Bei Auftritten und Konzerten, in Talk- oder Spielshows werden eingeladene Künstler als Gast vorgestellt.[2] In Filmen und fiktiven Werken bezeichnet ein Gastauftritt oder englisch Cameo das überraschende, zeitlich kurze Auftreten einer bekannten Person.
Ein Gastfreund ist umgangssprachlich ein Freund an einem anderen Wohnort, bei dem eine Person als Besuch oder auf Reisen (regelmäßig) unterkommt. Ein Gastfreundschaftsnetzwerk ist ein soziales Netzwerk von Privatpersonen, die sich bereit erklären, Reisende für einen begrenzten Zeitraum ohne Bezahlung bei sich unterzubringen.
Gästin
Die grammatisch maskuline Personenbezeichnung der Gast hat im allgemeinen Sprachgebrauch eine sexusneutrale Bedeutung ohne Information zum Geschlecht der Bezeichneten; mit ein Gast kann eine Frau, ein Mann oder eine nichtbinäre Person gemeint sein. Seit über 600 Jahren finden sich aber auch Vorkommen der femininen Ableitung Gästin für weibliche Personen, gebildet mit der Nachsilbe -in. Die Sprachwissenschaftlerin Damaris Nübling vermerkte 2019, dass diese Form „historisch geläufig“ war, aber heute unüblich sei; gelegentlich werde sie „reaktiviert“.[5][6] Die Schreibweisen gestinn (1365) und göstin (1582, 1624) mit der Bedeutung „Fremde, Auswärtige“ sind im Frühneuhochdeutschen Wörterbuch nachgewiesen.[7]
Das Deutsche Wörterbuch der Brüder Grimm führt 1878 die gästin, althochdeutsch kestîn oder mittelhochdeutsch gestinne, gestîn als „weiblicher gast, wenig gebraucht“ (auch die Femininformen Engelin, Geistin und Teufelin werden geführt).[8][9][10] Die Bedeutung „eine fremde“ wird dort aus einer Nürnberger Polizeiverordnung aus dem Jahr 1478 zitiert: „dass kein bürger oder bürgerin, gast oder gästin in dieser stadt Nürnberg weder tags noch nachts betteln soll“.[8][11]

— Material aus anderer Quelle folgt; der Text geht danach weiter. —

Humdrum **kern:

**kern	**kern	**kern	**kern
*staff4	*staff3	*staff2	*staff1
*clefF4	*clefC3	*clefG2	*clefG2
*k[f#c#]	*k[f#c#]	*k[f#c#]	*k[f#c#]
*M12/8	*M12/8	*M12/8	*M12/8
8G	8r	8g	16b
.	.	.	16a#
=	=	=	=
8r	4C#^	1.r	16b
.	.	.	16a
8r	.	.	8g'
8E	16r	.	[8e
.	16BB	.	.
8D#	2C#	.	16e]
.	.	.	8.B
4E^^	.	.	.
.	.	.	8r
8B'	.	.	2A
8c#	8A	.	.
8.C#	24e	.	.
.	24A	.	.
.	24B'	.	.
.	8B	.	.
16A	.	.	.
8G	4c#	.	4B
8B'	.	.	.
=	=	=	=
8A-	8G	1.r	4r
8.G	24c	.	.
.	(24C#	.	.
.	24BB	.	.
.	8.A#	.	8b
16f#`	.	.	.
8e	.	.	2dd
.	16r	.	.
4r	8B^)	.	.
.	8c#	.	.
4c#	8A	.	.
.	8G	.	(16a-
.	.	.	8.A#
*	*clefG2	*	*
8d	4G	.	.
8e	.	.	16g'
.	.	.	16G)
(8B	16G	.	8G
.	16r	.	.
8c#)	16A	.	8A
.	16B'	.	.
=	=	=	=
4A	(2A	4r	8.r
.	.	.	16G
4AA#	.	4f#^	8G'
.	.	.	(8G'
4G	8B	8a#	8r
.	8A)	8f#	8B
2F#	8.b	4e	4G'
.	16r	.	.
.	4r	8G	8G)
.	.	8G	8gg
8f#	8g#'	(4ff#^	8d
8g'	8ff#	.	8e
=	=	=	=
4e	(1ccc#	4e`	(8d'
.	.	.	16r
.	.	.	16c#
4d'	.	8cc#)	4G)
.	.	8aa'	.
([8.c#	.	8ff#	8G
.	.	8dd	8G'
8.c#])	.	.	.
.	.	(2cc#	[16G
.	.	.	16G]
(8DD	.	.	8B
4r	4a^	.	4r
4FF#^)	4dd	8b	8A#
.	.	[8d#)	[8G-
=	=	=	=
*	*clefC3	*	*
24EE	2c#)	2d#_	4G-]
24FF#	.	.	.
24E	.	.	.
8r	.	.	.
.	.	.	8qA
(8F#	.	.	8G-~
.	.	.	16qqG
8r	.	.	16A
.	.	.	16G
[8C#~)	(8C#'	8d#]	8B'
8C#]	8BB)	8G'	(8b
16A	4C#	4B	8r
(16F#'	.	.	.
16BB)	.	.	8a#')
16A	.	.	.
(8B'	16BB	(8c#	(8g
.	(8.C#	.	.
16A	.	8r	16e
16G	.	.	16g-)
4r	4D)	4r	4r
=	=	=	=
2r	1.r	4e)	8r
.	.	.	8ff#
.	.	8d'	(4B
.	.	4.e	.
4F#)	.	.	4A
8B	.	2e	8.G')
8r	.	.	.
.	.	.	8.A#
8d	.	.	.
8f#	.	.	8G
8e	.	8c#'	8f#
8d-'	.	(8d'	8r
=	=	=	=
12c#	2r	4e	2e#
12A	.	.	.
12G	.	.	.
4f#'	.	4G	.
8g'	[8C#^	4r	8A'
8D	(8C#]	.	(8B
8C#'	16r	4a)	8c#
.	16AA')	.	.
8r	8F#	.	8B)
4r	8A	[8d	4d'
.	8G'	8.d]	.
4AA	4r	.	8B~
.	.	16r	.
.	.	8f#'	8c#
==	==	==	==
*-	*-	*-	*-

Als weitere Bedeutung des Wortes gästin wird in Grimm’scher Kleinschreibung angegeben: „eine fremde als besuch, als willkommner gast“; außerdem: „gastin ohne umlaut wird neuerdings gebraucht von schauspielerinnen u. ä. die auf gastspiel kommen.“[8] Verwiesen wird auch auf Goethes Sekretär Friedrich Wilhelm Riemer, der 1841 in seinen Mittheilungen schrieb: „Für Charlottens Persönlichkeit fand ich bald unter den Badegästinnen eine Goethe nicht unwillkommene Repräsentantin.“[12][8]
Das Deutsche Rechtswörterbuch nennt einen Beleg für gestin aus einer weiteren Nürnberger Polizeiverordnung des 15. Jahrhunderts.[13] Das Deutsche Sprichwörter-Lexikon von 1870 führt Gästin in einem Sprichwort zum Eintrag Hund: „Mit Hunden kein Gast, mit Kindern keine Gästin.“[14] Im Jahr 1891 schrieb der deutsche Sprachpfleger Gustav Wustmann in seinem Buch Allerhand Sprachdummheiten: Kleine deutsche Grammatik des Zweifelhaften, des Falschen und des Häßlichen: „In der ältern Sprache findet sich zuweilen auch Gästin, auf Theaterzetteln konnte man noch vor gar nicht langer Zeit lesen, daß eine auswärtige Schauspielerin als Gastin auftrete, aber wer möchte noch heute eine Frau oder ein Mädchen seine Gästin oder Gastin nennen?“[15]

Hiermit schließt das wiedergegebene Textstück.